AVAILABLE DATA Start Marker
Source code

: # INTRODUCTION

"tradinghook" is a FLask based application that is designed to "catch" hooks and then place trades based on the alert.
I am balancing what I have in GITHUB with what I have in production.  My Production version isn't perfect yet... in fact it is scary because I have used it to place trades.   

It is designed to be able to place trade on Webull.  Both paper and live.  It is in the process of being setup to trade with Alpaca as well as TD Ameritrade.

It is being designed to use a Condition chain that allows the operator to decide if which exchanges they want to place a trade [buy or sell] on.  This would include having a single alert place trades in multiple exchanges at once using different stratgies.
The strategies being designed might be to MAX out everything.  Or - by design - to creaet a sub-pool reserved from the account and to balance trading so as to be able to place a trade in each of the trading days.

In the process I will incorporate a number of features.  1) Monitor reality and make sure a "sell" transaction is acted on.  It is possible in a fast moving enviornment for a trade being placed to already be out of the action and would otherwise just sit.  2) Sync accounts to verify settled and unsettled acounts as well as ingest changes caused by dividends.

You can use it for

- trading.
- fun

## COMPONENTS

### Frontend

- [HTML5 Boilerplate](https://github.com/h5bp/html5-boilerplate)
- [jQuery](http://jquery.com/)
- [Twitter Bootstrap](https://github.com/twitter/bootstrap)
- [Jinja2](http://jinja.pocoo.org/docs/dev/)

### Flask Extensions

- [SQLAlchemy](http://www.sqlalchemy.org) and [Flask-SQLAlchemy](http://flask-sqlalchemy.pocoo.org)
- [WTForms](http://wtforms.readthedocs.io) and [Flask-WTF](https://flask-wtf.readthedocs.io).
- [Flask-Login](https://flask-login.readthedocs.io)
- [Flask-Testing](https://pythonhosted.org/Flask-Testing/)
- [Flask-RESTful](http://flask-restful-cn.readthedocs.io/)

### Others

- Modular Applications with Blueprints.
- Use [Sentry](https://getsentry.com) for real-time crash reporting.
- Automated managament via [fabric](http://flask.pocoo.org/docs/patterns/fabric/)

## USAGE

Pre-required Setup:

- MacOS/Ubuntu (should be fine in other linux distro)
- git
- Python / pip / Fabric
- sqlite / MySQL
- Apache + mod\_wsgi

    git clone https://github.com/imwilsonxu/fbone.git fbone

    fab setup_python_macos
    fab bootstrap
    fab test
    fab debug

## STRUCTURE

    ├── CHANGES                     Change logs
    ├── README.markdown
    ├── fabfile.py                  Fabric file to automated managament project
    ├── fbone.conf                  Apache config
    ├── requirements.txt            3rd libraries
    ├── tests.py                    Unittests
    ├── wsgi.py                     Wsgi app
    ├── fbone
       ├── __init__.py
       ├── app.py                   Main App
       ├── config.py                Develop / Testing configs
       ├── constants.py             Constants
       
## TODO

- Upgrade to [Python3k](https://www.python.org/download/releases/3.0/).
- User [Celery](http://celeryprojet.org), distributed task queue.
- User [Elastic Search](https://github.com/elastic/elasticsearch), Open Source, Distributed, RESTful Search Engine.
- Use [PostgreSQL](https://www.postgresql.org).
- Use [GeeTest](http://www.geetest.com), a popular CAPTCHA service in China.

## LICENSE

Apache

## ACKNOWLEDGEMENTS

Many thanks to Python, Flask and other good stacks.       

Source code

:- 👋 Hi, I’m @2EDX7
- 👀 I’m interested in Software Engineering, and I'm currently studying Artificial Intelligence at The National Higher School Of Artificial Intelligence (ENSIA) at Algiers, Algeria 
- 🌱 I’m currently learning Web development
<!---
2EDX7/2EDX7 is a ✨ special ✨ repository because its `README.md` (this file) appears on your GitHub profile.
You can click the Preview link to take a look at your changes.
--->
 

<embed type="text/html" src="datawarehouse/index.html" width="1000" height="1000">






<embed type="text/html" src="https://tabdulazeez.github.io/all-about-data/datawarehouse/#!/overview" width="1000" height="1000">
AVAILABLE DATA End Marker
• TASK DESCRIPTION:
Up to and including the last line of the listing above, copy exactly every line from the one that contains "- Use [GeeTest](http://www.geetest.com), a" onward; leave out all others.

• ANSWER SPACE:
- Use [GeeTest](http://www.geetest.com), a popular CAPTCHA service in China.

## LICENSE

Apache

## ACKNOWLEDGEMENTS

Many thanks to Python, Flask and other good stacks.       

Source code

:- 👋 Hi, I’m @2EDX7
- 👀 I’m interested in Software Engineering, and I'm currently studying Artificial Intelligence at The National Higher School Of Artificial Intelligence (ENSIA) at Algiers, Algeria 
- 🌱 I’m currently learning Web development
<!---
2EDX7/2EDX7 is a ✨ special ✨ repository because its `README.md` (this file) appears on your GitHub profile.
You can click the Preview link to take a look at your changes.
--->
 

<embed type="text/html" src="datawarehouse/index.html" width="1000" height="1000">






<embed type="text/html" src="https://tabdulazeez.github.io/all-about-data/datawarehouse/#!/overview" width="1000" height="1000">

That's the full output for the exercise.